Ok…so sometime last year I decided to bite the bullet and start a very slippery slope of getting qualifications for being a personal trainer in the UK. Typically one needs to be insured via Public Liability Insurance, which doesn’t happen easily unless you’ve got qualifications from either REPs, CYQ (Central YMCA Qualifications), FIA, NRPT etc. etc.
There’s no *one* governing body for fitness professionals, though obviously some are seen in a better light than others for a gazillion and one reasons. But this isn’t the point of this
I decided to get my quals from Future Fit training and I’ve been slowly going through the modules. Mostly having to disregard what I know from my own background and up bringing, and reading out of books/journals. What’s really gotten frustrating is going through part 1 of 2 nutrition modules. A LOT of what is written is obviously from “guidelines” from the government and we all know that those guidelines are archaic at best.
The nation’s activity has on average plummeted whilst caloric intake has increased steadily over the years. The importance of balanced diets seem to only be made available to those on a decent wage and junk food in huge quantities available to those who can only rub a couple quid together…
But I digress.
In the run up to (another) experiment on myself I’ve been heavily utilising the nutrition module to set up my caloric and macro requirements. However the classic “Eatwell Plate” leaves little to be desired.
If you clicked the Eatwell link, and scrolled down to the comments at the bottom of that NHS (National Health Service) page, you’ll see that it’s not only me who doesn’t agree with this information that’s been agreed by the Food Standards Agency. Still, I’d personally not advocate this but it would certainly be down to individual requirements. I think the typically recommended macro nutrient percentage split sits around 60% carbs, 20% protein, 20% fat.
Again, another issue for another post if I feel ranty about it.

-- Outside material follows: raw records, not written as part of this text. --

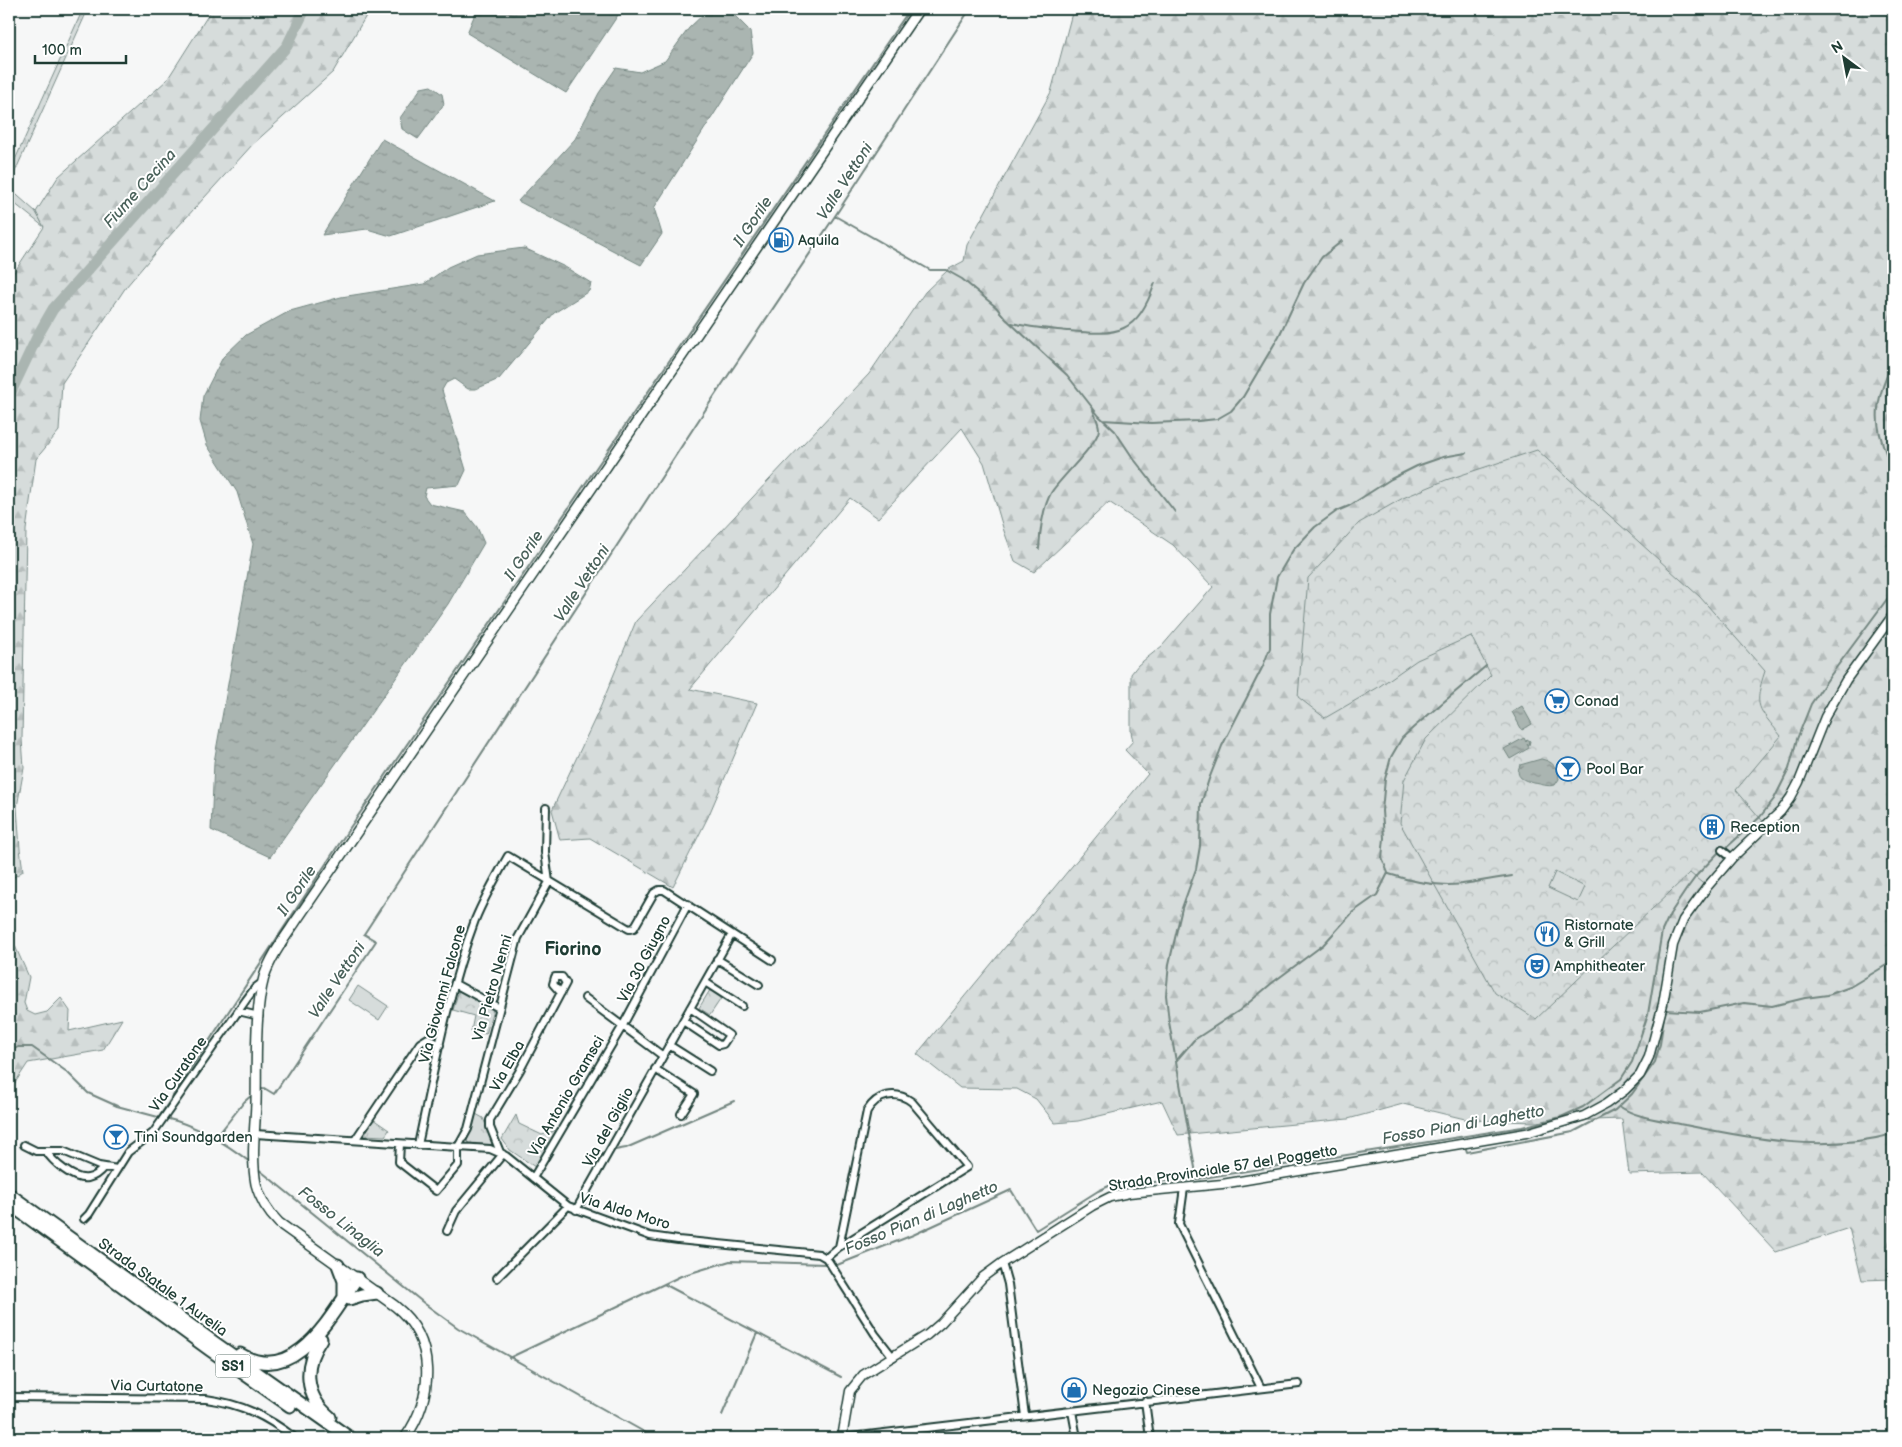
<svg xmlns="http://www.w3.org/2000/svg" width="1902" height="1447" font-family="'Balsamiq Sans',sans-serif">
	<defs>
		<pattern id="grass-tufts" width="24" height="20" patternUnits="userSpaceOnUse" patternTransform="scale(1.25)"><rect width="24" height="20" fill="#d6dcdb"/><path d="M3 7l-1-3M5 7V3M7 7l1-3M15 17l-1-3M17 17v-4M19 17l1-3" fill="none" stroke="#b7bebd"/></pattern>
		<pattern id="forest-firs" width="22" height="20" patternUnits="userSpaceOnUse" patternTransform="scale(1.25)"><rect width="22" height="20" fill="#d6dcdb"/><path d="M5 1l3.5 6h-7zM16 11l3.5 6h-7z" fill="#b7bebd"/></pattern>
		<pattern id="park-crowns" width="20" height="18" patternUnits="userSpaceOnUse" patternTransform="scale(1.25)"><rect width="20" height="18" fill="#d6dcdb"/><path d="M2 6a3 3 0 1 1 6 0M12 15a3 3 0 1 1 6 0" fill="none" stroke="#b7bebd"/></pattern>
		<pattern id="water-ripples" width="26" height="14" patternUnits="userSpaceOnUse" patternTransform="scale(1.25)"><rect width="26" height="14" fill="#aab5b1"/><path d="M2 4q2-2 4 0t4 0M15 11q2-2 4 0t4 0" fill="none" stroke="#8a9491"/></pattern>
	</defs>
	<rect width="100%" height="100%" fill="#f6f7f7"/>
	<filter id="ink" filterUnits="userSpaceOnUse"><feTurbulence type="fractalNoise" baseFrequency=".02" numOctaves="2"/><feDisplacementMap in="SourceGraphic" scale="10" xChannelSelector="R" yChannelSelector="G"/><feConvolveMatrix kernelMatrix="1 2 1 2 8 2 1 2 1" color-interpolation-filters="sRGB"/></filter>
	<g filter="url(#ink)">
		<path fill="url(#grass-tufts)" stroke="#7a8c88" d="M83,9H88L9,185V173Z
			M9,188L36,212L44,227L9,199Z
			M476,1114L483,1118L493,1142L491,1145L469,1143L467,1141Z
			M373,1119L389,1130L385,1136L363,1135Z"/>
		<path fill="url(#forest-firs)" stroke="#7a8c88" d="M212,9H370L333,72L253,144L165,241L126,287L62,383L59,431L36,459L26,530L22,739L24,768L17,807L20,849L23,871L11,879L9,883V280L44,227L36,212L58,177L167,80Z
			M1071,9H1893V1279L1862,1280L1849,1228L1776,1252L1702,1172L1629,1174L1622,1119L1536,1122L1469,1120L1403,1104L1348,1119L1178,1135L1162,1101L1078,1121L1055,1123L1036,1099L1017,1089L960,1088L917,1054L1148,774L1125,750L1133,741L1131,732V674L1138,665L1162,646L1213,587L1173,545L1109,502L1034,572L1015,561L1004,531L984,463L962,428L878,518L850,498L690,689L757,703L708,817L673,887L590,838L560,840L552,810L600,708L636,621L869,374L925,292L949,269L964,261L967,245L1051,92L1072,13Z
			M9,923L11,937L29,977L24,1003L27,1011L35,1015L47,1012L61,998L70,1011L69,1031L122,1019L103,1050L28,1063L9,1092Z"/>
		<path fill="url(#park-crowns)" stroke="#7a8c88" d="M1537,450L1700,597L1765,671C1753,708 1758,707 1781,736L1736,790L1766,825L1707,887L1690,873L1536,1019L1495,993L1400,823L1404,780L1426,739L1491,675L1471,636L1417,660L1377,688L1325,718L1298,697L1308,578L1359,523L1403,498L1446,480Z
			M459,990L493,1009L486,1034L471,1031L474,1016L453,1010Z
			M710,990L722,997L710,1015L699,1008Z
			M516,1115L519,1124L542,1135L559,1129L535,1167L510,1150L502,1139Z"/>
		<path fill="#d6dcdb" stroke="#7a8c88" d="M1555,872L1585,887L1578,902L1548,888Z
			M358,986L388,1006L379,1020L349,1000Z"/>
		<path fill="url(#water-ripples)" stroke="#72857f" d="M477,9H622L566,93L467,33Z
			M708,10H729L750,31L753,53L654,208L662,234L641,265L518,201L575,139L599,93L616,68L640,72L665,61L689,28Z
			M431,86L442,94L444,104L418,139L402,129L400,118L421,88Z
			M382,139L495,201L391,236L367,229L322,235Z
			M524,248L565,267L591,283L589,291L554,313L499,379L476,389H468L454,379L446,383L442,390L466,470L459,485L426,488L424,496L430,504L465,512L477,527L484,543L448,604L270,857L211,830L214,762L253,544L237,492L207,445L200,421L203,396L223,357L246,335L290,311L341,297L424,284L448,267L477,254Z
			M1522,706L1532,724L1522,730L1512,712Z
			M1524,738L1526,742L1527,739L1530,741L1529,745L1527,744L1529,748L1510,759L1504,749Z
			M1541,759C1552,761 1558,767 1559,779L1555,785C1547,787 1542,784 1534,783C1524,780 1514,778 1520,765Z"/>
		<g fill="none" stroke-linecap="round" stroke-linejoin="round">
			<path stroke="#72857f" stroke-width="2" d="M835,216L930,270H946L962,279L996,307L1006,319L1067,375L1099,416L1115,431L1133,458L1175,512
				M1012,323C1031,328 1050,329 1069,331C1118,336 1137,334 1155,283
				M1893,362C1872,408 1873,424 1893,470
				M1103,420L1151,423L1198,421L1217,419L1231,411L1243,397L1279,336L1304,283L1322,257L1342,241
				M1039,549C1040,531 1042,509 1051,493C1059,479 1099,443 1099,429C1099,423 1095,416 1093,410
				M1725,849L1760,817L1774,799L1789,769L1797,739L1811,704L1830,676L1893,591
				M1389,874C1413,882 1444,888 1469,883C1483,881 1497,878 1512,876
				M9,1052L18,1047H32L67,1072L88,1093L117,1106L158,1117
				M1176,1061L1194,1040L1240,1010L1272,983L1323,945L1353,912L1377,895L1388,873L1382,858L1384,838L1382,811L1385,779L1391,757L1402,738L1414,727L1486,666
				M260,1091L264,1088L274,1094L376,941L364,934L715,395L835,216L970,9
				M1619,1106C1638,1119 1663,1120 1685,1125C1754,1139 1824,1153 1893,1134
				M159,1117L347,832L910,9
				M165,1118C196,1125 227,1144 251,1163
				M214,1140L244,1102L253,1094
				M214,1140L249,1135
				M1466,1149L1467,1152L1573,1132L1615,1110L1632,1094L1655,1062L1660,1044L1665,1010L1700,1012L1744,1003L1772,1006L1805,998L1828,995L1850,987L1893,961
				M615,1150L626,1148L734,1101
				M257,1168L425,1304L458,1328L655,1438
				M1197,1179L1169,1022L1166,995L1169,964L1182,908L1196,869L1200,846L1201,804L1209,779L1222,746L1263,666L1270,648V614L1277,577L1293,550L1315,527L1337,511L1349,506L1391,479L1417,466L1443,457L1466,453
				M837,1265L913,1235L1011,1190L1036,1230L1098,1191L1111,1185L1197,1179L1522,1127L1561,1117L1583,1107L1621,1079L1632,1062L1648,1014L1662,931L1670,914L1686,890L1697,875L1720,851
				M664,1284L841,1377
				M509,1358L681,1276L730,1261L825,1264
				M722,1415L757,1333"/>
			<path stroke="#aab5b1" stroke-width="11" d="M9,396L38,335L53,309L287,46L305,9"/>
			<g stroke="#1f3d34" stroke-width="10">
				<path id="minor" d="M1722,850L1732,858
					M717,959L759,985
					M705,982L742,1006
					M455,984L499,1008
					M585,998L663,1056
					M238,1011L259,1016
					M683,1021L719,1045L723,1044L729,1035L690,1008
					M669,1045L710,1071
					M655,1069L694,1094L681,1114
					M255,1134L490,1149L506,1156L568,1206L650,1236L678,1240L819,1254L826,1258L829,1262L875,1334L893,1357
					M355,1140L420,1043L428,1038L440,1045
					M400,1144L399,1162L436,1191L458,1165V1147L468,1129L518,938L549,882L545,852L546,808
					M24,1145L36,1151H63L99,1166L117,1169
					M418,1145C434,1070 448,992 475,920C484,898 496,877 508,856L629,929L634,928L654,893L659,890H664L772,960
					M46,1151C52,1161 74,1181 88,1178C94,1177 100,1172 104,1167
					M500,1152L490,1127V1120L520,1070L566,983L562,977H555L553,984L561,993
					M533,1178L622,1027L688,904
					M1184,1188L1179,1224L1261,1388
					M576,1210L732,934
					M84,1219L89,1214L128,1152L153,1133L246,1000L255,988L263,982
					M447,1231L456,1211L503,1154
					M826,1258L839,1247L967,1167L912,1102C896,1090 877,1094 867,1111L839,1247
					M1002,1263L1008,1284L1025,1416
					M497,1278L568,1206
					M9,1397L206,1399C242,1404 266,1416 295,1438
					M1145,1401L1150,1438
					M1072,1411L1077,1438
					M842,1438L1299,1384"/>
			</g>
			<g stroke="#1f3d34" stroke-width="11">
				<path id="tertiary" d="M842,1438L850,1391L863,1375L927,1335L941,1323L983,1277L1002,1263L1092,1206L1110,1197L1129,1193L1222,1184L1526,1133L1584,1116L1606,1104L1625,1090L1640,1075L1649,1057L1663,1004L1673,945L1683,920L1707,887L1733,857L1781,811L1791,797L1799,782L1825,717L1846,680L1893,615"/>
			</g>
			<g stroke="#1f3d34" stroke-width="12">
				<path id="secondary" d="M405,1438C434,1398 437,1339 395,1306L279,1223C268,1212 260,1199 256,1184C251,1158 255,1129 256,1103C257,1066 254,1013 264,977C271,956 284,939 296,921L919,9"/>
			</g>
			<g stroke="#1f3d34" stroke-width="15">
				<path id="trunk" d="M9,1194L215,1343L350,1438
					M19,1211L210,1350L290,1406
					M338,1265L344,1281V1296
					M349,1299L362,1295L377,1293
					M321,1339C303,1365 304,1396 330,1417
					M240,1354C295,1387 331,1315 357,1278"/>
			</g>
			<use href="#minor" stroke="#fff" stroke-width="6"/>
			<use href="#tertiary" stroke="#fff" stroke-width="8"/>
			<use href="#secondary" stroke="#fff" stroke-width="9"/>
			<use href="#trunk" stroke="#fff" stroke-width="11"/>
		</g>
	</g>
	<defs>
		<g id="fuel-ring" transform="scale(1.25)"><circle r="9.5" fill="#fff" stroke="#1f6fb2" stroke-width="1.5"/><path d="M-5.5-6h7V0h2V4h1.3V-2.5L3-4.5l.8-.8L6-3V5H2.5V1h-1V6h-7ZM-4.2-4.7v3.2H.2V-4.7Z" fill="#1f6fb2"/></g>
		<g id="supermarket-ring" transform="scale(1.25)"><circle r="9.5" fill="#fff" stroke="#1f6fb2" stroke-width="1.5"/><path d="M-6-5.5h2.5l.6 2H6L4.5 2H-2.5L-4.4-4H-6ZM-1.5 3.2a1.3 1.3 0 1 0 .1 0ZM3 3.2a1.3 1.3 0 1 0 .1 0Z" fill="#1f6fb2"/></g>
		<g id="bar-ring" transform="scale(1.25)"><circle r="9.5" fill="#fff" stroke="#1f6fb2" stroke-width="1.5"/><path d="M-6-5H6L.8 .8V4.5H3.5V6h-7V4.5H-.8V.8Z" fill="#1f6fb2"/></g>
		<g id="building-ring" transform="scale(1.25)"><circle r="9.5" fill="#fff" stroke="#1f6fb2" stroke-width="1.5"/><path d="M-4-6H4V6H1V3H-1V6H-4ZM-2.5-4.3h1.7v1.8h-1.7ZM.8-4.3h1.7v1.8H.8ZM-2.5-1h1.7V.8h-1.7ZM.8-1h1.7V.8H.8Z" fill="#1f6fb2"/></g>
		<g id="restaurant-ring" transform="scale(1.25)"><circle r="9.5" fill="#fff" stroke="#1f6fb2" stroke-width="1.5"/><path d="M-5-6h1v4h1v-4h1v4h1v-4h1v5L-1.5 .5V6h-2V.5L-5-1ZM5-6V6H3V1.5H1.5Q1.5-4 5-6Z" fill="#1f6fb2"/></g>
		<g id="theatre-ring" transform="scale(1.25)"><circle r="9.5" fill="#fff" stroke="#1f6fb2" stroke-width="1.5"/><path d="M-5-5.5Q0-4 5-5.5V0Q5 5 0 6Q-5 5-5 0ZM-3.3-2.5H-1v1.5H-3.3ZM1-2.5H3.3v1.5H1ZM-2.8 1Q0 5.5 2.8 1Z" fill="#1f6fb2"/></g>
		<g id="shop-ring" transform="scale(1.25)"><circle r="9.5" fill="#fff" stroke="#1f6fb2" stroke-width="1.5"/><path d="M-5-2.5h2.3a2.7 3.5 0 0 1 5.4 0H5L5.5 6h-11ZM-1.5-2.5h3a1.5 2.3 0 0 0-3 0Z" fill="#1f6fb2"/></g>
	</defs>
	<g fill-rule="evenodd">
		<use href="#fuel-ring" x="781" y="240"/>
		<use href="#supermarket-ring" x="1557" y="701"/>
		<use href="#bar-ring" x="1568" y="769"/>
		<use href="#building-ring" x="1712" y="827"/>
		<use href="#restaurant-ring" x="1547" y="934"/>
		<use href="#theatre-ring" x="1537" y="966"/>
		<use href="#bar-ring" x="116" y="1137"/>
		<use href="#shop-ring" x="1074" y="1390"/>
	</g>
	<g text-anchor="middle" stroke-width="4" stroke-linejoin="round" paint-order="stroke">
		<rect fill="#fff" stroke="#627771" stroke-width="1" x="215.5" y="1354.5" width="35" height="23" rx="4"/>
		<g font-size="14" font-weight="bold" fill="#1f3d34">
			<text x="233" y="1371">SS1</text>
		</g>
		<g font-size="15" fill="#1f3d34" stroke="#fff" text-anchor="start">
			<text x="798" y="245">Aquila</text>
			<text x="1574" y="706">Conad</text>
			<text x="1586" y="774">Pool Bar</text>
			<text x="1730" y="832">Reception</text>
			<text x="1564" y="930">Ristornate<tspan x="1564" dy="17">&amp; Grill</tspan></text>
			<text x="1554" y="971">Amphitheater</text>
			<text x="134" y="1142">Tinì Soundgarden</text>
			<text x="1092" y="1395">Negozio Cinese</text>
		</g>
		<g font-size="15" fill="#1f3d34" stroke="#fff">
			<text transform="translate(644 959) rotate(-62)" y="5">Via 30 Giugno</text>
			<text transform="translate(492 988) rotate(-74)" y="5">Via Pietro Nenni</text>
			<text transform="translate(442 994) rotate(-75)" y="5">Via Giovanni Falcone</text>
			<text transform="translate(507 1066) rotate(-61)" y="5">Via Elba</text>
			<text transform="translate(178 1074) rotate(-55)" y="5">Via Curatone</text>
			<text transform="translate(566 1096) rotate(-60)" y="5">Via Antonio Gramsci</text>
			<text transform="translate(608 1127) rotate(-61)" y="5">Via del Giglio</text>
			<text transform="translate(1223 1168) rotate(-9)" y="5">Strada Provinciale 57 del Poggetto</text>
			<text transform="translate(625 1211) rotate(17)" y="5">Via Aldo Moro</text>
			<text transform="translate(163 1287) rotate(36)" y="5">Strada Statale 1 Aurelia</text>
			<text transform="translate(157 1386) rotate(1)" y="5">Via Curtatone</text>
		</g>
		<g font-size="16" font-style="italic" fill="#49615a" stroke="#fff">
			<text transform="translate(844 181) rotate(-57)" y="6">Valle Vettoni</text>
			<text transform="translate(139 188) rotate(-48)" y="6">Fiume Cecina</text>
			<text transform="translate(752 221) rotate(-56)" y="6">Il Gorile</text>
			<text transform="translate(523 555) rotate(-56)" y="6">Il Gorile</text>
			<text transform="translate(581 583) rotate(-57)" y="6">Valle Vettoni</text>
			<text transform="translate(296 890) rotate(-56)" y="6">Il Gorile</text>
			<text transform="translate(336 980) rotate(-56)" y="6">Valle Vettoni</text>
			<text transform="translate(1463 1124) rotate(-10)" y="6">Fosso Pian di Laghetto</text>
			<text transform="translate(921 1217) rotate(-23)" y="6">Fosso Pian di Laghetto</text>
			<text transform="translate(342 1221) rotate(38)" y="6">Fosso Linaglia</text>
		</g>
		<g font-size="18" font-weight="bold" fill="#1f3d34" stroke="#fff">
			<text x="573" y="955">Fiorino</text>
		</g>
	</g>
	<rect width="1902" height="1447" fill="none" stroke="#fff" stroke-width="30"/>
	<rect x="15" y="15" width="1872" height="1417" fill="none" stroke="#1f3d34" stroke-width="2" filter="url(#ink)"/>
	<g transform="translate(1844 58) rotate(328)" stroke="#ffffff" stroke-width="4" paint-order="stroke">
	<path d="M0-4L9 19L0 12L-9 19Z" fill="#1f3d34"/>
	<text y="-8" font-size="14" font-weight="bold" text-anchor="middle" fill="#1f3d34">N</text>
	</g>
	<path d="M35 55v8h91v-8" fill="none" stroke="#1f3d34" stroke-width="2.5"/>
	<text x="42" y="55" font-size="15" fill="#1f3d34" stroke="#ffffff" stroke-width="4" paint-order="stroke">100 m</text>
</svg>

So the main issue I have showed its ugly head when I was looking for something suitable online to log food and either work out the macros myself or have the site do it. Cue a plethora of American sites that have access to an entire database of nutrition facts from individual raw foods to food found in larger chain restaurants. Still, I’m not mad until I try finding Aberdeen Angus rump steak. Nothing. Nadda. Zilch.
Then there’s a quick Google hunt for a national nutrition database for the UK. As far as I can see this doesn’t exist. The closest I’ve gotten to is discovering the GDA campaign to try and normalize labeling across the board. Awesome! 50% of all UK food and drinks packaging is covered. Next is the FSA and their “Traffic light” labeling system which is…oh I don’t know. But, is the nutritional value being stored anywhere? No…not as far as I can see. There are sites that claim to have thousands of logged nutrition facts behind pay-walls and as far as I can tell there’s no verification from a governing body.
A site I use when I’m too lazy to go to the supermarket, has nutrition details of all food logged on their site from the “Big 5″ super markets: ASDA, Tescos, Sainsbury’s, Ocado, Waitrose. So you see something like this:
A commendable effort and I do wonder if they’ve thought about approaching the FSA to create a national nutrition fact database? Like that of the USDA (have a noodle over the nutrient data here). Of course even with these being up there are many things that are omitted as manufacturers seem to have the freedom to decide what exactly they do and don’t want to be on the label. As an example, it’s relatively easy to figure out the trans fats if you have at the very minimum saturated fats in there under the total fats. But sometimes you don’t even get that, just “total fats”. For the average Joe they’d probably look at that and think it’s too high and avoid the food in question when it actually has a good percentage of “good fats” and the trans fats are minimal at best.
On the flip side, I’ve noticed an influx of showing protein on labels, some of which show >0.1g….really, REALLY?!!! Just to fool the small amount of people who’d look at that and not actually read it thinking, “oh there’s protein in this, it must be good” when almost 40% of that food is processed fats and sugars.
So when the Future Fit course database is up and running again, I’ll carry on (begrudgingly) going through the modules to the eventual 8-week nutrition coursework I need to hand in. But, I’m going to make it super awesome and do a 10-week report based on myself and log it online with what I’d do if I was my own PT…and call it Project 10. Because I’m so damn original. Of course barely any of this online stuff will feature in my coursework because I’d be marked down or something. It’s a massive case of jumping through hoops.
I won’t even start on what I had to do during my Fitness Instructor workshop and assessment. Having a journo from Men’s Health on the same course who does Oly lifting saved those 2 weekends for sure!